Designed for professional use the DART holesaw range is available in a full range of sizes and kits. Comes in a zipped soft shell cover with foam inner to hold components securely.

Worx gets smart

The latest addition to the Worx range of power tools is the 20V Ai Smart Drill featuring an E-clutch that eliminates complex torque settings and an independent rotation impulse mode for accuracy when drilling into smooth surfaces.

This compact and lightweight unit has an auto chuck for fast and simple bit changes and an LED sight for use in dark or enclosed areas. The POWERSHARE 20V Max battery is interchangeable with other Worx tools.

Makita goes Bluetooth

Makita’s new Auto-Start Wireless System (AWS) uses Bluetooth to create a wireless connection between an AWS equipped tool and a dust extractor which will automatically turns on or off whenever the tools starts or stops, running only when the tool is in use.

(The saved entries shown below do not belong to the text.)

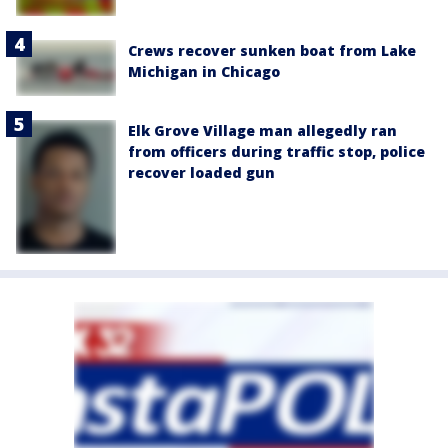
Crews recover sunken boat from Lake
Michigan in Chicago
Elk Grove Village man allegedly ran
from officers during traffic stop, police
recover loaded gun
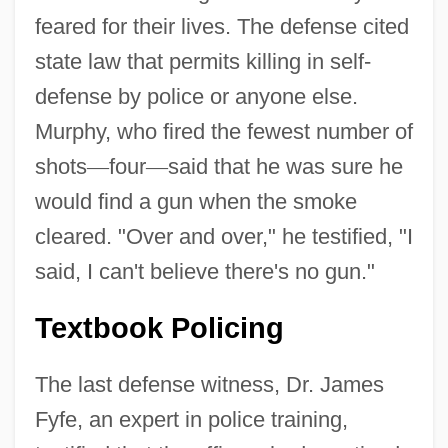
feared for their lives. The defense cited
state law that permits killing in self-
defense by police or anyone else.
Murphy, who fired the fewest number of
shots
—
four
—
said that he was sure he
would find a gun when the smoke
cleared. "Over and over," he testified, "I
said, I can't believe there's no gun."
Textbook Policing
The last defense witness, Dr. James
Fyfe, an expert in police training,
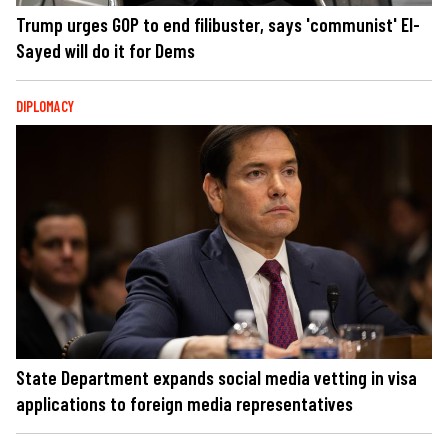
Trump urges GOP to end filibuster, says 'communist' El-
Sayed will do it for Dems
DIPLOMACY
State Department expands social media vetting in visa
applications to foreign media representatives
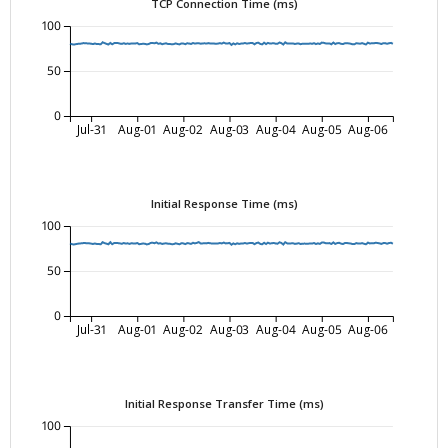
TCP Connection Time (ms)
100
50
0
Jul-31
Aug-01
Aug-02
Aug-03
Aug-04
Aug-05
Aug-06
Initial Response Time (ms)
100
50
0
Jul-31
Aug-01
Aug-02
Aug-03
Aug-04
Aug-05
Aug-06
Initial Response Transfer Time (ms)
100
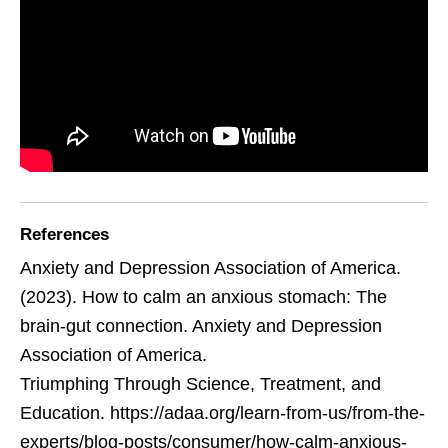
References
Anxiety and Depression Association of America.
(2023). How to calm an anxious stomach: The
brain-gut connection. Anxiety and Depression
Association of America.
Triumphing Through Science, Treatment, and
Education. https://adaa.org/learn-from-us/from-the-
experts/blog-posts/consumer/how-calm-anxious-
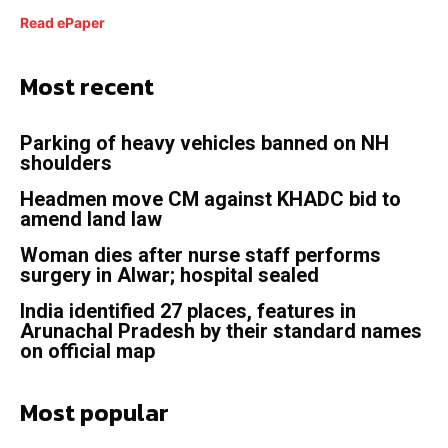
Read ePaper
Most recent
Parking of heavy vehicles banned on NH
shoulders
Headmen move CM against KHADC bid to
amend land law
Woman dies after nurse staff performs
surgery in Alwar; hospital sealed
India identified 27 places, features in
Arunachal Pradesh by their standard names
on official map
Most popular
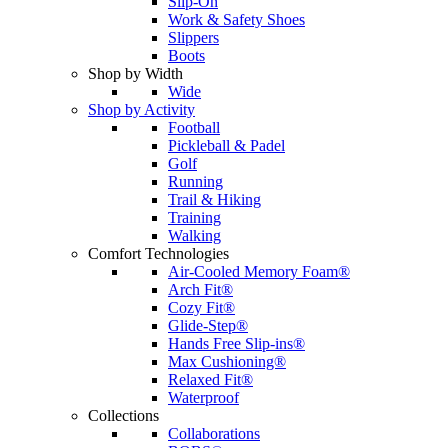
Slip-On
Work & Safety Shoes
Slippers
Boots
Shop by Width
Wide
Shop by Activity
Football
Pickleball & Padel
Golf
Running
Trail & Hiking
Training
Walking
Comfort Technologies
Air-Cooled Memory Foam®
Arch Fit®
Cozy Fit®
Glide-Step®
Hands Free Slip-ins®
Max Cushioning®
Relaxed Fit®
Waterproof
Collections
Collaborations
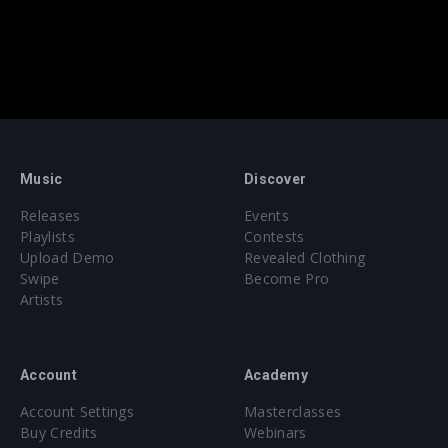
Music
Discover
Releases
Events
Playlists
Contests
Upload Demo
Revealed Clothing
Swipe
Become Pro
Artists
Account
Academy
Account Settings
Masterclasses
Buy Credits
Webinars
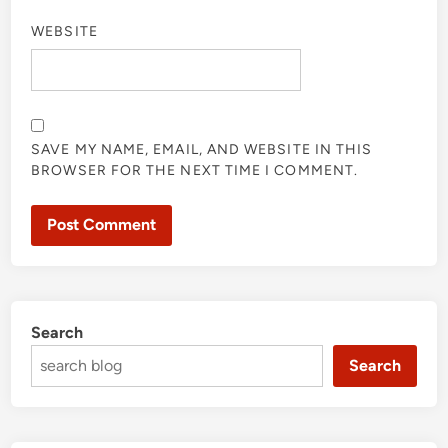
WEBSITE
SAVE MY NAME, EMAIL, AND WEBSITE IN THIS
BROWSER FOR THE NEXT TIME I COMMENT.
Search
Search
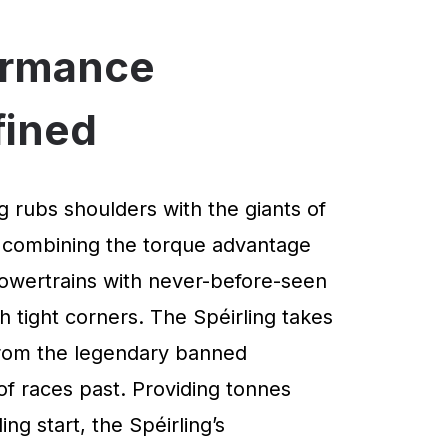
ormance
fined
g rubs shoulders with the giants of
 combining the torque advantage
powertrains with never-before-seen
 tight corners. The Spéirling takes
 from the legendary banned
of races past. Providing tonnes
ng start, the Spéirling’s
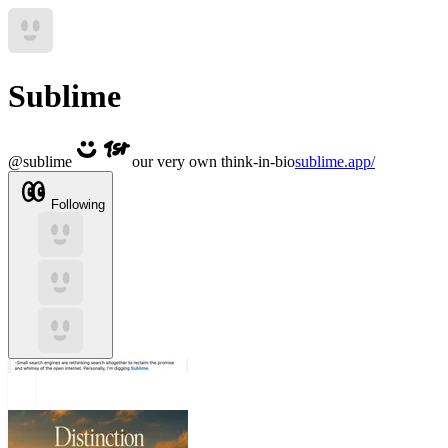
Sublime
@
sublime
our very own think-in-bio
sublime.app/
Following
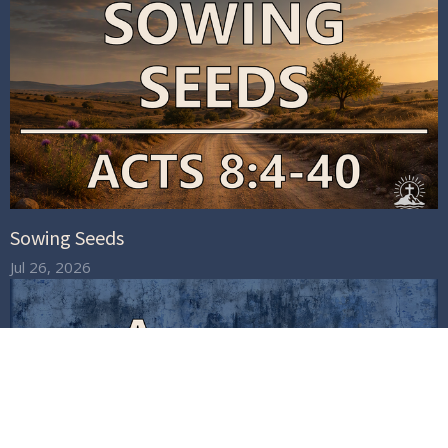
Sowing Seeds
Jul 26, 2026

The AWS system allows up to 10 AWS equipped tools to be linked to one AWS dust extractor /vacuum.

The system offers major benefits including the elimination of cords on-site. Productivity and efficiency is also increased for battery life as the unit only works when needed while the reduced use of the extractor helps to reduce general noise levels on site.

Bosch gives you a virtual tool box and more

Aimed at professional users, the Bosch Toolbox app is a collection of digital tools for tradespeople and other professionals.

Features include a measuring camera, report sheet, building documentation, a unit converter among many others.

The newly added “My Tools” function also provides a Bluetooth link to your compatible Bosch tools offering feedback on usage, parts availability with more features set to come in future.

The app is provided free of charge and is available for both iOS and Android

Hitachi: no gas, more nails

Hitachi has released its new Air Drive Gasless Nailer, expanding its 18V cordless power tool platform and delivering significant cost savings on consumables.

Boasting many other benefits over gas and Pneumatic Nailers, the Air Drive system makes no combustion noise, creates no gas fumes and requires no regular internal cleaning or servicing and performs consistently in low temperatures or high altitudes.

The Air Drive Gasless Nailer range consists of a 90mm Framing Nailer, and 15, 16, and 18 gauge Finishing Nailers, running standard and widely available nails. All are available in either kit form with 18V batteries and charger, or as bare tools for end users adding to their existing Hitachi cordless tool kit.

Fully compliant with NZ Health & Safety guidelines these nailers offer only sequential fire modes rather than the prohibited bump fire mode.

Hitachi is also offering its new premium end 150mm High Performance Random Orbital Sander.

Features a 350W high performance motor, variable speed dial, orbit diameter changing between 2.8mm and 6.2mm, non-slip handgrip, TurboBoost Switch and high dust collecting performance.

Cool – a water gun that pierces concrete

An interesting tool from the US, the PyroLance water gun can cut through concrete in under a minute, helping firefighters reduce the heat inside a burning building before they go inside.

The PyroLance has been proven to pierce steel and even bullet resistant glass and works by pumps a mix of water and granite dust, cutting a pea sized hole.

Once the hole is cut the lance continues pumping water through the hole, reducing the heat inside before firefighters enter with temps dropping from 1500°F to 200°F degrees after use of the PyroLance.

Simpson Strong-Tie’s big gun

The Simpson Strong-Tie PT-27 is a powder actuated tool for installing a variety of fastener types and lengths.

This semi-automatic, fast-cycling and versatile fastening tool is engineered for continuous use, high reliability and low maintenance.

Suitable for 300” or 8 mm headed fasteners from 22 mm to 72 mm in length. PT-27 has a load calibre of 27 strip loads and weighs 2.38 kg.

Applications include acoustical ceilings, electrical applications, framing members, drywall track, water proofing material and/or lathing.